There are two elements that link a file to the handler which should process it: the association of file to MIME type and the association of a MIME type with a handler.

The association of files to MIME types is mostly based on name suffixes. The types are defined inside the mimemap file. Example:


.doc = application/msword

If no suffix association is found for the file name, Recoll will try to execute the file -i command to determine a MIME type.

The association of file types to handlers is performed in the mimeconf file. A sample will probably be of better help than a long explanation:


[index]
application/msword = exec antiword -t -i 1 -m UTF-8;\
     mimetype = text/plain ; charset=utf-8

application/ogg = exec rclogg

text/rtf = exec unrtf --nopict --html; charset=iso-8859-1; mimetype=text/html

application/x-chm = execm rclchm

The fragment specifies that:

  • application/msword files are processed by executing the antiword program, which outputs text/plain encoded in utf-8.

  • application/ogg files are processed by the rclogg script, with default output type (text/html, with encoding specified in the header, or utf-8 by default).

  • text/rtf is processed by unrtf, which outputs text/html. The iso-8859-1 encoding is specified because it is not the utf-8 default, and not output by unrtf in the HTML header section.

  • application/x-chm is processed by a persistant handler. This is determined by the execm keyword.

4.1.4. Input handler HTML output

The output HTML could be very minimal like the following example:

<html>
  <head>
    <meta http-equiv="Content-Type" content="text/html;charset=UTF-8">
  </head>
  <body>
   Some text content
  </body>
</html>
          

You should take care to escape some characters inside the text by transforming them into appropriate entities. At the very minimum, "&" should be transformed into "&amp;", "<" should be transformed into "&lt;". This is not always properly done by translating programs which output HTML, and of course never by those which output plain text.

When encapsulating plain text in an HTML body, the display of a preview may be improved by enclosing the text inside <pre> tags.

The character set needs to be specified in the header.
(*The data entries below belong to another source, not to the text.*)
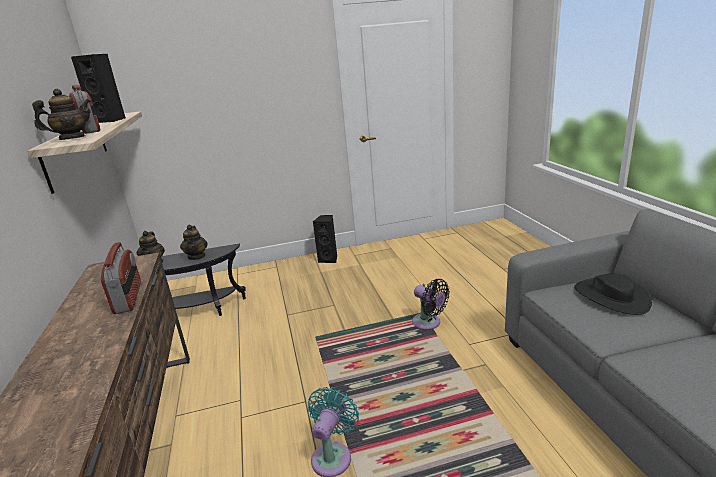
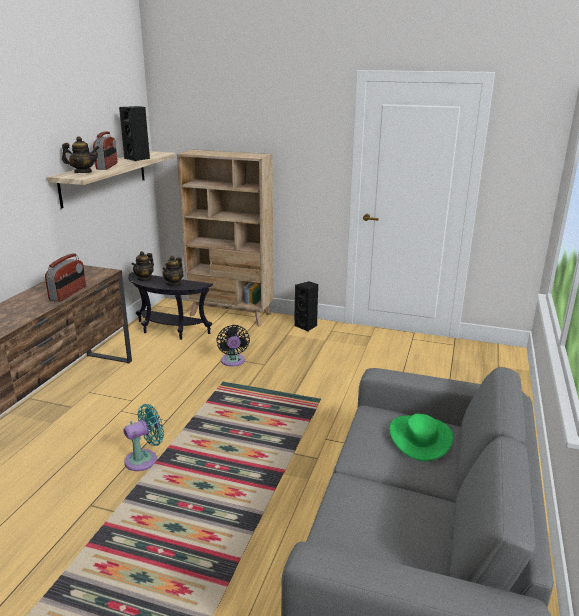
camera: 30 degrees right, 0 degrees up
(246, 274) = (231, 315): none -> beige bookcase
(429, 323) = (316, 409): black fan -> black fan (233, 362)
(611, 297) = (420, 438): black hat -> green hat

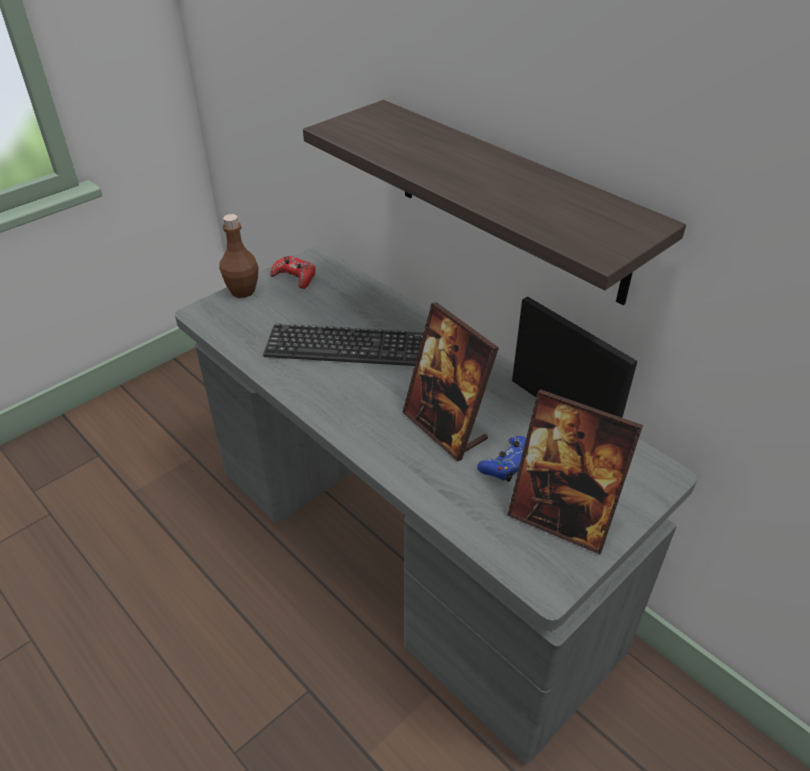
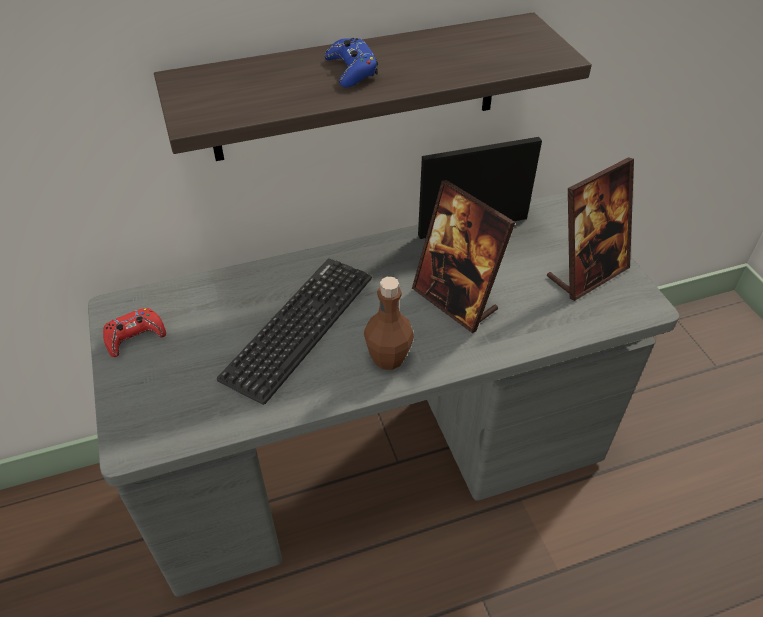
camera: 65 degrees left, 5 degrees up
(243, 291) = (120, 392): brown bottle -> brown bottle (388, 358)
(445, 427) = (455, 301): picture frame -> picture frame turned 60 degrees clockwise
(507, 464) = (517, 279): blue game controller -> blue game controller (351, 70)

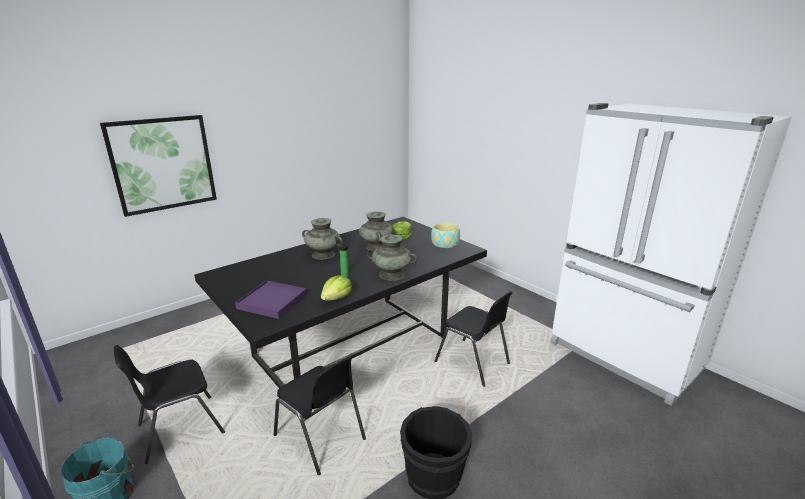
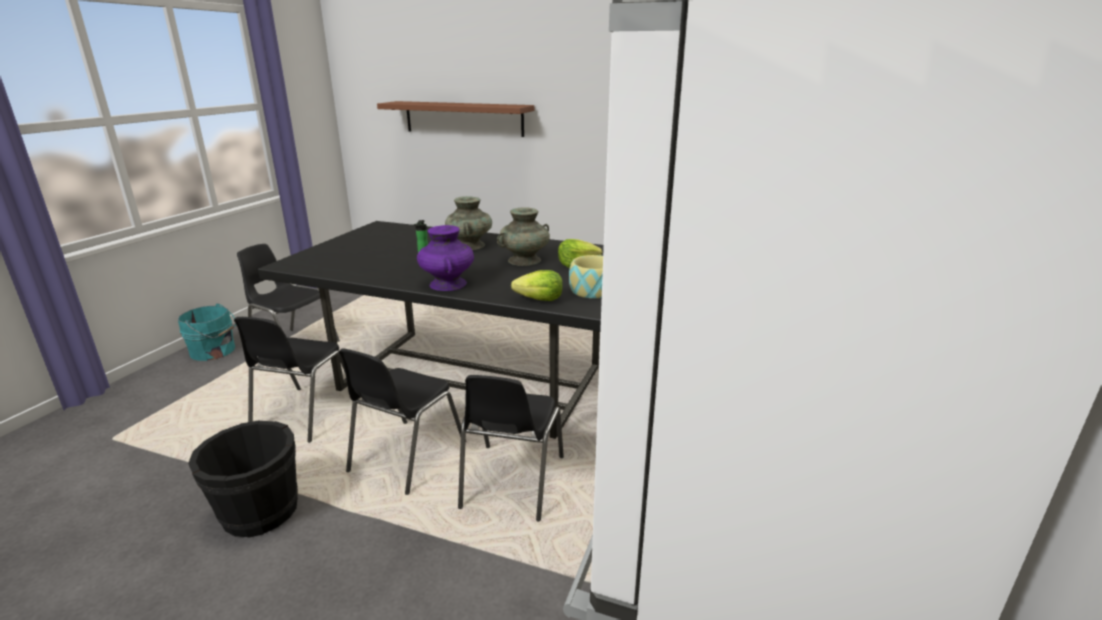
camera: 60 degrees right, 0 degrees up
(163, 164) = (463, 118): picture -> brown shelf
(272, 301) = (338, 255): purple tray -> none
(337, 298) = (362, 275): lettuce -> lettuce (540, 299)
(392, 274) = (448, 284): turquoise vase -> purple vase
(420, 396) = (405, 457): none -> black chair

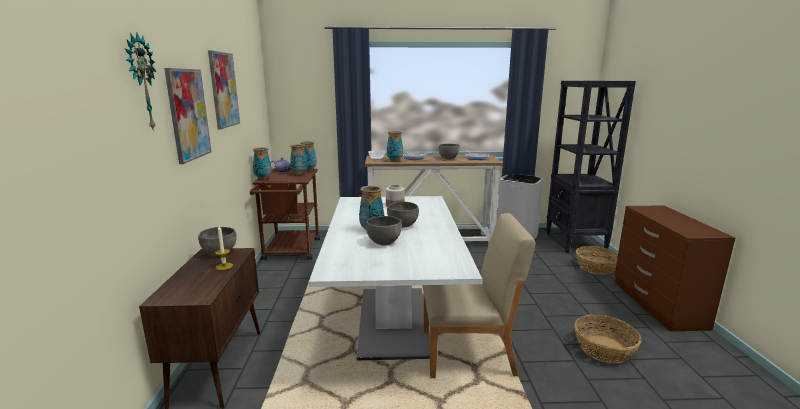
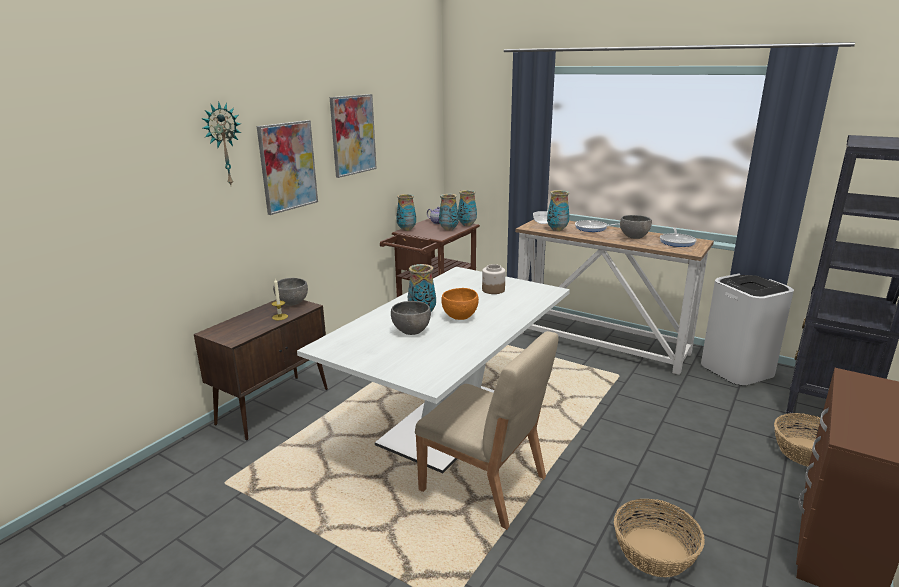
camera: 35 degrees right, 5 degrees up
(402, 225) = (459, 317): grey bowl -> orange bowl

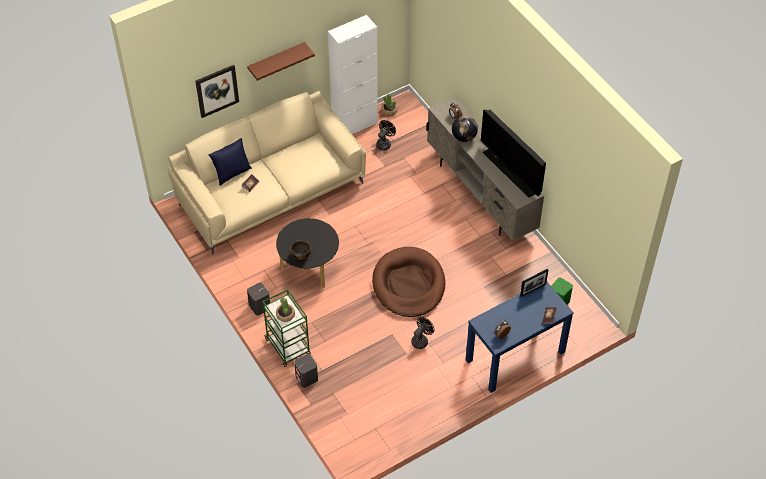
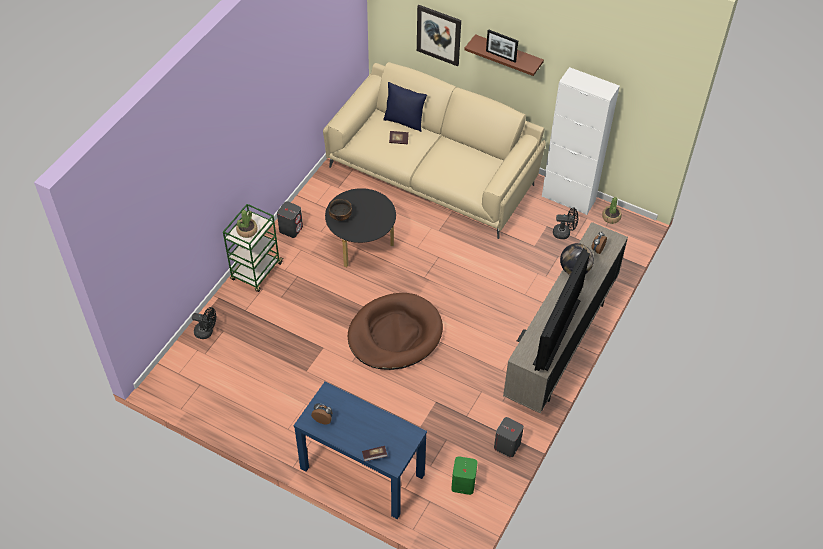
camera: 60 degrees right, 0 degrees up
(307, 378) = (229, 303): grey speaker -> grey speaker (507, 446)
(421, 340) = (331, 376): black fan -> black fan (207, 332)
(533, 290) = (404, 424): picture frame -> picture frame (500, 56)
It does not need to be UTF-8 (Recoll will take care of translating it), but it must be accurate for good results.

Recoll will process meta tags inside the header as possible document fields candidates. Documents fields can be processed by the indexer in different ways, for searching or displaying inside query results. This is described in a following section.

By default, the indexer will process the standard header fields if they are present: title, meta/description, and meta/keywords are both indexed and stored for query-time display.

A predefined non-standard meta tag will also be processed by Recoll without further configuration: if a date tag is present and has the right format, it will be used as the document date (for display and sorting), in preference to the file modification date. The date format should be as follows:

<meta name="date" content="YYYY-mm-dd HH:MM:SS">
or
<meta name="date" content="YYYY-mm-ddTHH:MM:SS">
          

Example:

<meta name="date" content="2013-02-24 17:50:00">
          

Input handlers also have the possibility to "invent" field names. This should also be output as meta tags:

<meta name="somefield" content="Some textual data" />

You can embed HTML markup inside the content of custom fields, for improving the display inside result lists. In this case, add a (wildly non-standard) markup attribute to tell Recoll that the value is HTML and should not be escaped for display.

<meta name="somefield" markup="html" content="Some <i>textual</i> data" />

As written above, the processing of fields is described in a further section.

4.1.5. Page numbers

The indexer will interpret ^L characters in the handler output as indicating page breaks, and will record them. At query time, this allows starting a viewer on the right page for a hit or a snippet. Currently, only the PDF, Postscript and DVI handlers generate page breaks.